▶ **What is being asked**
Edit the records below so that every "collection date" reads "date collected", with all other lines left unchanged.

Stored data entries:
-*-
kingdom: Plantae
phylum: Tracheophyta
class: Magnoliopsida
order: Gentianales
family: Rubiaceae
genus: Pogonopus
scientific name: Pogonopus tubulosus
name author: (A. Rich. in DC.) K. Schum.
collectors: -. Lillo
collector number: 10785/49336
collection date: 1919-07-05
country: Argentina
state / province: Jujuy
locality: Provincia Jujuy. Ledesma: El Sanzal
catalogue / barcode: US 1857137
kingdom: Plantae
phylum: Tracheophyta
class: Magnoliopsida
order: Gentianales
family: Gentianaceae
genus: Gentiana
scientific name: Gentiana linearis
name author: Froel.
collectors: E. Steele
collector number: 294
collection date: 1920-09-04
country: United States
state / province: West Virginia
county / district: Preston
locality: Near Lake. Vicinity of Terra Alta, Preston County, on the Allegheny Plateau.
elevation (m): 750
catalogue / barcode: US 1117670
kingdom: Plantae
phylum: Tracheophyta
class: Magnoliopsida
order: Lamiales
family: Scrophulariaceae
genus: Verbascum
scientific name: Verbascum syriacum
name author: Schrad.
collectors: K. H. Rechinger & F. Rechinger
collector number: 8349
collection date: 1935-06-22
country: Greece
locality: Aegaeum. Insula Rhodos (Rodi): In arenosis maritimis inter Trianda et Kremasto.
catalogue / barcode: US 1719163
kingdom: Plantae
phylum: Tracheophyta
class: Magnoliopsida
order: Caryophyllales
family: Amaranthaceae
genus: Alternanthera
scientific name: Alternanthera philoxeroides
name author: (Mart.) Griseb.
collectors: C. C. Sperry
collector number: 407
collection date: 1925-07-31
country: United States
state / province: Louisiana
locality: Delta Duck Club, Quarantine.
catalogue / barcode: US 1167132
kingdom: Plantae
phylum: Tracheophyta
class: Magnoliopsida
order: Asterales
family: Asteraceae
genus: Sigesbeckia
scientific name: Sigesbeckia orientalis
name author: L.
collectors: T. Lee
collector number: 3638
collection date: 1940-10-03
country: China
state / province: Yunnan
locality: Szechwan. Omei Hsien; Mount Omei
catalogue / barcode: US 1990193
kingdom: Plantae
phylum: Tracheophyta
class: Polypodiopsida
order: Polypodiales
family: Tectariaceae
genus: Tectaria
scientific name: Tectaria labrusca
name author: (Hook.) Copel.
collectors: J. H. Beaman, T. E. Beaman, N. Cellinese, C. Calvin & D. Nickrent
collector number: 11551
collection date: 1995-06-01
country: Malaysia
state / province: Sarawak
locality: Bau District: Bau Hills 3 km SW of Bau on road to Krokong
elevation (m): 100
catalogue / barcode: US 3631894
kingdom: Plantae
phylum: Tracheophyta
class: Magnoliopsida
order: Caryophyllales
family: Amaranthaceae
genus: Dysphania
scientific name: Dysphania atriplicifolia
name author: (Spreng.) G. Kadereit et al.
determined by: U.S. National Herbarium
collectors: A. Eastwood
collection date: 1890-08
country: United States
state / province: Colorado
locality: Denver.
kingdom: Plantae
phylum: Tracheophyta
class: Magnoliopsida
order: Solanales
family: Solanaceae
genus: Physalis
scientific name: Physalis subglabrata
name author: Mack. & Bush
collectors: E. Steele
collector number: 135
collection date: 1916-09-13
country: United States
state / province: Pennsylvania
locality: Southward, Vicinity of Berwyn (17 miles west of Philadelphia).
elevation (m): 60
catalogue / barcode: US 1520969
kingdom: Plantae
-*-
▶ **Answer for this exercise**
kingdom: Plantae
phylum: Tracheophyta
class: Magnoliopsida
order: Gentianales
family: Rubiaceae
genus: Pogonopus
scientific name: Pogonopus tubulosus
name author: (A. Rich. in DC.) K. Schum.
collectors: -. Lillo
collector number: 10785/49336
date collected: 1919-07-05
country: Argentina
state / province: Jujuy
locality: Provincia Jujuy. Ledesma: El Sanzal
catalogue / barcode: US 1857137
kingdom: Plantae
phylum: Tracheophyta
class: Magnoliopsida
order: Gentianales
family: Gentianaceae
genus: Gentiana
scientific name: Gentiana linearis
name author: Froel.
collectors: E. Steele
collector number: 294
date collected: 1920-09-04
country: United States
state / province: West Virginia
county / district: Preston
locality: Near Lake. Vicinity of Terra Alta, Preston County, on the Allegheny Plateau.
elevation (m): 750
catalogue / barcode: US 1117670
kingdom: Plantae
phylum: Tracheophyta
class: Magnoliopsida
order: Lamiales
family: Scrophulariaceae
genus: Verbascum
scientific name: Verbascum syriacum
name author: Schrad.
collectors: K. H. Rechinger & F. Rechinger
collector number: 8349
date collected: 1935-06-22
country: Greece
locality: Aegaeum. Insula Rhodos (Rodi): In arenosis maritimis inter Trianda et Kremasto.
catalogue / barcode: US 1719163
kingdom: Plantae
phylum: Tracheophyta
class: Magnoliopsida
order: Caryophyllales
family: Amaranthaceae
genus: Alternanthera
scientific name: Alternanthera philoxeroides
name author: (Mart.) Griseb.
collectors: C. C. Sperry
collector number: 407
date collected: 1925-07-31
country: United States
state / province: Louisiana
locality: Delta Duck Club, Quarantine.
catalogue / barcode: US 1167132
kingdom: Plantae
phylum: Tracheophyta
class: Magnoliopsida
order: Asterales
family: Asteraceae
genus: Sigesbeckia
scientific name: Sigesbeckia orientalis
name author: L.
collectors: T. Lee
collector number: 3638
date collected: 1940-10-03
country: China
state / province: Yunnan
locality: Szechwan. Omei Hsien; Mount Omei
catalogue / barcode: US 1990193
kingdom: Plantae
phylum: Tracheophyta
class: Polypodiopsida
order: Polypodiales
family: Tectariaceae
genus: Tectaria
scientific name: Tectaria labrusca
name author: (Hook.) Copel.
collectors: J. H. Beaman, T. E. Beaman, N. Cellinese, C. Calvin & D. Nickrent
collector number: 11551
date collected: 1995-06-01
country: Malaysia
state / province: Sarawak
locality: Bau District: Bau Hills 3 km SW of Bau on road to Krokong
elevation (m): 100
catalogue / barcode: US 3631894
kingdom: Plantae
phylum: Tracheophyta
class: Magnoliopsida
order: Caryophyllales
family: Amaranthaceae
genus: Dysphania
scientific name: Dysphania atriplicifolia
name author: (Spreng.) G. Kadereit et al.
determined by: U.S. National Herbarium
collectors: A. Eastwood
date collected: 1890-08
country: United States
state / province: Colorado
locality: Denver.
kingdom: Plantae
phylum: Tracheophyta
class: Magnoliopsida
order: Solanales
family: Solanaceae
genus: Physalis
scientific name: Physalis subglabrata
name author: Mack. & Bush
collectors: E. Steele
collector number: 135
date collected: 1916-09-13
country: United States
state / province: Pennsylvania
locality: Southward, Vicinity of Berwyn (17 miles west of Philadelphia).
elevation (m): 60
catalogue / barcode: US 1520969
kingdom: Plantae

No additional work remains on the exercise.